B. Observing procedure for UFTI and IRCAM/TUFTI
This is similar to that for CGS4 except that images are examined using GAIA. From experience so far the best-behaved image quality measures seems to be the central intensity of the fitted Gaussian or the FWHM. The latter should behave the best when the images are well out of focus, and should be unaffected by cirrus.
- Choose and point to an A star, with 6.5 < V < 7 near the zenith. (At this spectral type the K magnitude is about the same as the V mag in the catalogue.)
- Point the telescope so as to place an image roughly centrally in the field of the imager (the default 512sq in the case of UFTI).
- Set the Fast Guider mode to autofocus.
- Now move the crosshead (NOT the telescope) to put the four images produced by the Autofocus lens array in roughly the right place on the CCD for autofocus. The shift is roughly (-9, +3) arcsec from the normal fast guide position.
- Load and run the EXEC called AUTOFOCUS. This will insert the Br gamma filter and set the exposure time to 10s x 3 coadds, then BREAK.

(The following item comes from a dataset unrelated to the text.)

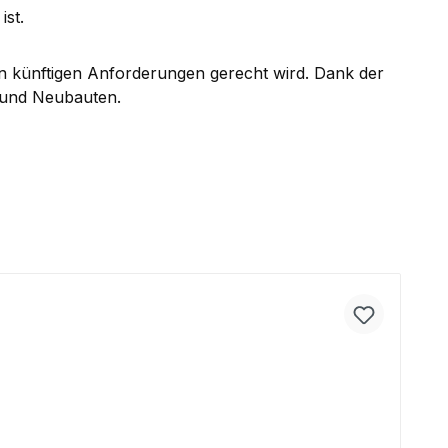
ist.
en künftigen Anforderungen gerecht wird. Dank der
- und Neubauten.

- Start running autofocus. (This also does fast guiding.)
- On the Bottom End Controller screen set Fine Focus to “Default” – 0.8 mm.

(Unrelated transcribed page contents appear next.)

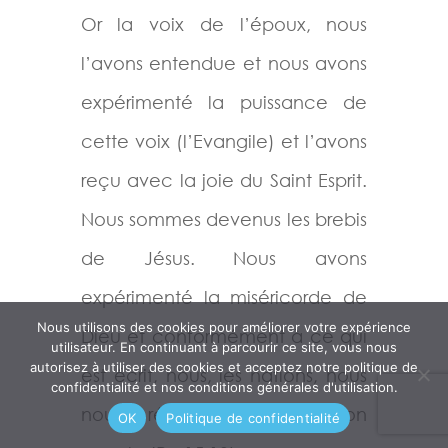
Or la voix de l’époux, nous
l’avons entendue et nous avons
expérimenté la puissance de
cette voix (l’Evangile) et l’avons
reçu avec la joie du Saint Esprit.
Nous sommes devenus les brebis
de Jésus. Nous avons
expérimenté la miséricorde de
Nous utilisons des cookies pour améliorer votre expérience
Dieu et conformément à ce qui
utilisateur. En continuant à parcourir ce site, vous nous
autorisez à utiliser des cookies et acceptez notre politique de
est écrit, nous, les nations, nous
confidentialité et nos conditions générales d'utilisation.
nous réjouissons avec son
OK
Politique de confidentialité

- Switch guiding off and on again to re-start the autofocus cycle: the shorter integrations at the start of the cycle will speed up focus correction for the new setting.
- After the 32s exposure (or when happy with the autofocus convergence) hit “RESUME EXEC” on IRTCON.
- When the eposure is complete the image will appear on the GAIA display on KOKUA. Enter the “View” menu and select “Pick Object”. Click on the small “z” until the scale in the widget window is 3x (i.e. make the window a lot bigger than the star image).
- On the main GAIA display park the cross-shaped cursor on the star image and click the left mouse button. GAIA will do a 2-D Gaussian fit to the image, and the “Pick Object” panel will display “peak intensity above background” “FWHM X:Y:” Record the peak and the average of the FWsHM, along with the “Fine Focus” setting.
- Incease “Fine Focus” by 0.2 and repeat steps 8,9 10 and 11. operations.
- Continue up to “default” + 0.8 mm (for nine points).
C. Data analysis
- Hand reduction:
- Plot the signal numbers (CGS4) or the FWHM (or Central Intensity) (for UFTI and/or IRCAM/TUFTI) (all hereinafter “signal”) vs the Fine Focus setting at which they were secured.
- Draw a smooth curve through the data points (smoothing between any ragged data points).
- Select three or four “signal” levels at which the data are reasonably well behaved (i.e. not too near the peak, where seeing has the biggest effect on signal level) and determine the Fine Focus values at that level at the LHS and RHS of the plotted curve; average these numbers to find the centre. The different centre values from a given curve should agree to 0.01 or 0.03 depending on how ragged the measures were.
- The mean centre value is the new estimate for the Autoguider Fine Focus setting for that instrument.
- Using a spreadsheet (as of 2000 Mar 1 not yet demonstrated).
- Enter signal or FWHM numbers opposite their Fine Focus settings.
- Plot the measures vs their Fine Focus setting.
- Fit a parabola to the plot and determine its axis of symmetry: this is the answer.
NB: If there is a lot of background (e.g. if long on-chip exposures were used) a Gaussian or Lorentzian may need to be fitted instead of a parabola.